• **Ketentuan Tugas**:
Cetak ulang seluruh teks tentang pemberitaan kekerasan seksual di bawah ini tanpa mengubah satu kata atau tanda baca pun.

(Tidak) Adil Sejak dalam Pikiran, Apalagi dalam Pemberitaan Kekerasan Seksual

April 16, 2017




L mengakhiri hidup di usia remaja. Ada sejumlah peristiwa yang mendahului keputusan tersebut. Pertama, L menjadi korban perkosaan sekuriti kampung. Kedua, kejadian tersebut diketahui seorang wartawan dari tabloid lokal, yang begitu berambisi mewawancarai korban.

Tempo.co pada akhir Maret 2017 menceritakan, dua kali wartawan itu mendatangi rumah korban, termasuk mencari ke sekolahnya. Tiap dia datang, L yang takut memilih mengurung diri di kamar. L tak mau semakin banyak orang mengetahui kejadian yang menimpanya.

Tapi, wartawan itu terus mendesak. Kepada orang tua korban, ia sempat mengeluarkan sejumlah ancaman, sambil terus-menerus menyalahkan korban. Kalimat-kalimat intimidatif itu terdengar hingga di dalam kamar – tempat L mengurung diri.

Sehari setelah peristiwa intimidatif itu, L ditemukan tak bernyawa. Bunuh diri.

Sulit bagi saya tidak menghubungkan rentetan peristiwa itu dengan keputusan L mengakhiri hidupnya. Sebab, wartawan tersebut tidak hanya datang di waktu yang tidak tepat, tetapi juga menunjukkan perlakuan yang tidak semestinya.

Bukannya membantu pemulihan psikologis korban, intimidasi dan ancaman dari wartawan malah memperburuk trauma kekerasan seksual yang masih lekat dalam ingatan. Ia juga cenderung menempatkan korban kekerasan seksual sebagai sumber masalah.

Entri dataset
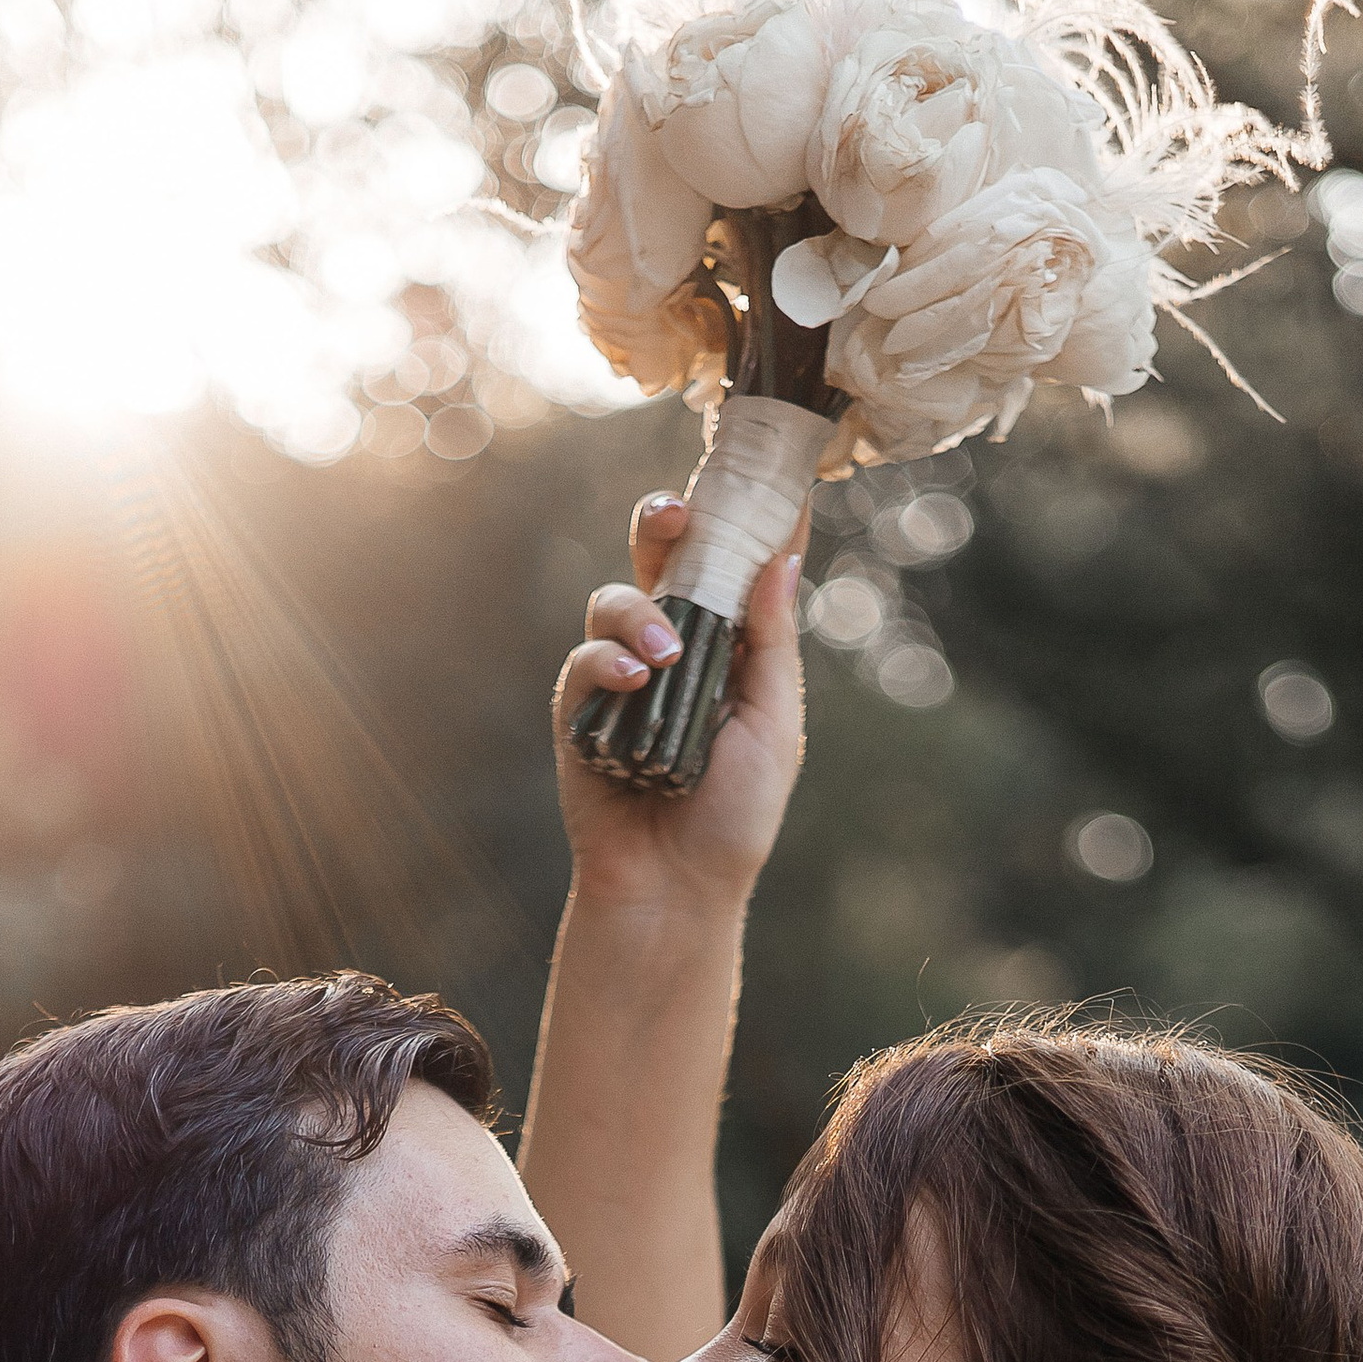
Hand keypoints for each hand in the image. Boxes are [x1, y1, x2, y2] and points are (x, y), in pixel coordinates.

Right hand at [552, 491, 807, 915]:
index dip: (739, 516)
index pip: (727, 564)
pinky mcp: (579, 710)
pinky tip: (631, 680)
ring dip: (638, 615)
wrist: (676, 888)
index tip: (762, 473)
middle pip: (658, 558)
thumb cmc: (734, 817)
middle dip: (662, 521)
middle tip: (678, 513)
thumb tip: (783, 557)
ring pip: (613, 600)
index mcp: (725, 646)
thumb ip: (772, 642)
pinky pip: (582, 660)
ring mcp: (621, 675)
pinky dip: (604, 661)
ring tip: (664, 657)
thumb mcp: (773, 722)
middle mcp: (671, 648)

• **Hasil Tugas**:
(Tidak) Adil Sejak dalam Pikiran, Apalagi dalam Pemberitaan Kekerasan Seksual

April 16, 2017




L mengakhiri hidup di usia remaja. Ada sejumlah peristiwa yang mendahului keputusan tersebut. Pertama, L menjadi korban perkosaan sekuriti kampung. Kedua, kejadian tersebut diketahui seorang wartawan dari tabloid lokal, yang begitu berambisi mewawancarai korban.

Tempo.co pada akhir Maret 2017 menceritakan, dua kali wartawan itu mendatangi rumah korban, termasuk mencari ke sekolahnya. Tiap dia datang, L yang takut memilih mengurung diri di kamar. L tak mau semakin banyak orang mengetahui kejadian yang menimpanya.

Tapi, wartawan itu terus mendesak. Kepada orang tua korban, ia sempat mengeluarkan sejumlah ancaman, sambil terus-menerus menyalahkan korban. Kalimat-kalimat intimidatif itu terdengar hingga di dalam kamar – tempat L mengurung diri.

Sehari setelah peristiwa intimidatif itu, L ditemukan tak bernyawa. Bunuh diri.

Sulit bagi saya tidak menghubungkan rentetan peristiwa itu dengan keputusan L mengakhiri hidupnya. Sebab, wartawan tersebut tidak hanya datang di waktu yang tidak tepat, tetapi juga menunjukkan perlakuan yang tidak semestinya.

Bukannya membantu pemulihan psikologis korban, intimidasi dan ancaman dari wartawan malah memperburuk trauma kekerasan seksual yang masih lekat dalam ingatan. Ia juga cenderung menempatkan korban kekerasan seksual sebagai sumber masalah.